• Task instructions
Repeat every record exactly.

• Provided information
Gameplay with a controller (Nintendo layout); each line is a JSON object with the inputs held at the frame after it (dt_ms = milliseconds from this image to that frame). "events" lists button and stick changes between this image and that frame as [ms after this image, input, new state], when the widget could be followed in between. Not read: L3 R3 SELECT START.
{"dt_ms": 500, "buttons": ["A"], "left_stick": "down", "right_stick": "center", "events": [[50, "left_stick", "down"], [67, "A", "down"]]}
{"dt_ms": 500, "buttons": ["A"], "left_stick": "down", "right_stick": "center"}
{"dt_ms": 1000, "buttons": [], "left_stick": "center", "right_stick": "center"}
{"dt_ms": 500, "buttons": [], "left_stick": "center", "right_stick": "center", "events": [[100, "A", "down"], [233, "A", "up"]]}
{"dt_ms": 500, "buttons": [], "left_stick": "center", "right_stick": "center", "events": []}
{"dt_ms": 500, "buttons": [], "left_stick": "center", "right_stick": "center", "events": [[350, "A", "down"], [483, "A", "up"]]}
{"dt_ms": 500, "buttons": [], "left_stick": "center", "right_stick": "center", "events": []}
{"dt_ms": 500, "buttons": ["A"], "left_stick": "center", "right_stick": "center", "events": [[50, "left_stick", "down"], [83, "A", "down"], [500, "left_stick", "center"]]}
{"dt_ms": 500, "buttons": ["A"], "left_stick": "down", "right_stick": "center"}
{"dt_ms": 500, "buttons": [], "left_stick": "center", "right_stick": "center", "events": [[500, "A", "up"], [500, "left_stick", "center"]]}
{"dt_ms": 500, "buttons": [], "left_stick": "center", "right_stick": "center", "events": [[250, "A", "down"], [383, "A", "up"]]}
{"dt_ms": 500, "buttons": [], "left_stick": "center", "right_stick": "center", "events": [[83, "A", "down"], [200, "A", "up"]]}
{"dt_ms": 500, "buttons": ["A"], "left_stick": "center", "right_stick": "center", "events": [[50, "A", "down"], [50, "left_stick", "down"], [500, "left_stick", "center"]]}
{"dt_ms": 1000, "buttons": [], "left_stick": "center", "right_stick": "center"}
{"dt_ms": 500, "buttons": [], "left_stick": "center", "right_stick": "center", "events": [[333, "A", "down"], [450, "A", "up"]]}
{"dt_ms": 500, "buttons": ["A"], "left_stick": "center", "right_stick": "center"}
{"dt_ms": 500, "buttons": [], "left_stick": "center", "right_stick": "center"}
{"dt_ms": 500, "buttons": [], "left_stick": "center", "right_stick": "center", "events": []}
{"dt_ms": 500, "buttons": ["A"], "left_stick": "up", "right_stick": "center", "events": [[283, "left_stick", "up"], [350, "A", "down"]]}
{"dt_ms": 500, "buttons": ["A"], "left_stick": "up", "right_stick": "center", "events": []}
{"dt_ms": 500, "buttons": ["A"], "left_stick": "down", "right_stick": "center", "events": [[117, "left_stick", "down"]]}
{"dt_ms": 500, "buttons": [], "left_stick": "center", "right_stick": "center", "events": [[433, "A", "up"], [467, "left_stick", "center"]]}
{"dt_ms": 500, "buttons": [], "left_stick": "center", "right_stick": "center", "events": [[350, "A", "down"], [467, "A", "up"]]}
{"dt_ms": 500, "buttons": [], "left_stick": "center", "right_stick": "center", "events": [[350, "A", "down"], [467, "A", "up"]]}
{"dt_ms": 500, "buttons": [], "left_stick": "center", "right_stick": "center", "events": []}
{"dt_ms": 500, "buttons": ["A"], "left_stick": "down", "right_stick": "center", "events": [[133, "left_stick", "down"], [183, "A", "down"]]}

• Exercise result
Gameplay with a controller (Nintendo layout); each line is a JSON object with the inputs held at the frame after it (dt_ms = milliseconds from this image to that frame). "events" lists button and stick changes between this image and that frame as [ms after this image, input, new state], when the widget could be followed in between. Not read: L3 R3 SELECT START.
{"dt_ms": 500, "buttons": ["A"], "left_stick": "down", "right_stick": "center", "events": [[50, "left_stick", "down"], [67, "A", "down"]]}
{"dt_ms": 500, "buttons": ["A"], "left_stick": "down", "right_stick": "center"}
{"dt_ms": 1000, "buttons": [], "left_stick": "center", "right_stick": "center"}
{"dt_ms": 500, "buttons": [], "left_stick": "center", "right_stick": "center", "events": [[100, "A", "down"], [233, "A", "up"]]}
{"dt_ms": 500, "buttons": [], "left_stick": "center", "right_stick": "center", "events": []}
{"dt_ms": 500, "buttons": [], "left_stick": "center", "right_stick": "center", "events": [[350, "A", "down"], [483, "A", "up"]]}
{"dt_ms": 500, "buttons": [], "left_stick": "center", "right_stick": "center", "events": []}
{"dt_ms": 500, "buttons": ["A"], "left_stick": "center", "right_stick": "center", "events": [[50, "left_stick", "down"], [83, "A", "down"], [500, "left_stick", "center"]]}
{"dt_ms": 500, "buttons": ["A"], "left_stick": "down", "right_stick": "center"}
{"dt_ms": 500, "buttons": [], "left_stick": "center", "right_stick": "center", "events": [[500, "A", "up"], [500, "left_stick", "center"]]}
{"dt_ms": 500, "buttons": [], "left_stick": "center", "right_stick": "center", "events": [[250, "A", "down"], [383, "A", "up"]]}
{"dt_ms": 500, "buttons": [], "left_stick": "center", "right_stick": "center", "events": [[83, "A", "down"], [200, "A", "up"]]}
{"dt_ms": 500, "buttons": ["A"], "left_stick": "center", "right_stick": "center", "events": [[50, "A", "down"], [50, "left_stick", "down"], [500, "left_stick", "center"]]}
{"dt_ms": 1000, "buttons": [], "left_stick": "center", "right_stick": "center"}
{"dt_ms": 500, "buttons": [], "left_stick": "center", "right_stick": "center", "events": [[333, "A", "down"], [450, "A", "up"]]}
{"dt_ms": 500, "buttons": ["A"], "left_stick": "center", "right_stick": "center"}
{"dt_ms": 500, "buttons": [], "left_stick": "center", "right_stick": "center"}
{"dt_ms": 500, "buttons": [], "left_stick": "center", "right_stick": "center", "events": []}
{"dt_ms": 500, "buttons": ["A"], "left_stick": "up", "right_stick": "center", "events": [[283, "left_stick", "up"], [350, "A", "down"]]}
{"dt_ms": 500, "buttons": ["A"], "left_stick": "up", "right_stick": "center", "events": []}
{"dt_ms": 500, "buttons": ["A"], "left_stick": "down", "right_stick": "center", "events": [[117, "left_stick", "down"]]}
{"dt_ms": 500, "buttons": [], "left_stick": "center", "right_stick": "center", "events": [[433, "A", "up"], [467, "left_stick", "center"]]}
{"dt_ms": 500, "buttons": [], "left_stick": "center", "right_stick": "center", "events": [[350, "A", "down"], [467, "A", "up"]]}
{"dt_ms": 500, "buttons": [], "left_stick": "center", "right_stick": "center", "events": [[350, "A", "down"], [467, "A", "up"]]}
{"dt_ms": 500, "buttons": [], "left_stick": "center", "right_stick": "center", "events": []}
{"dt_ms": 500, "buttons": ["A"], "left_stick": "down", "right_stick": "center", "events": [[133, "left_stick", "down"], [183, "A", "down"]]}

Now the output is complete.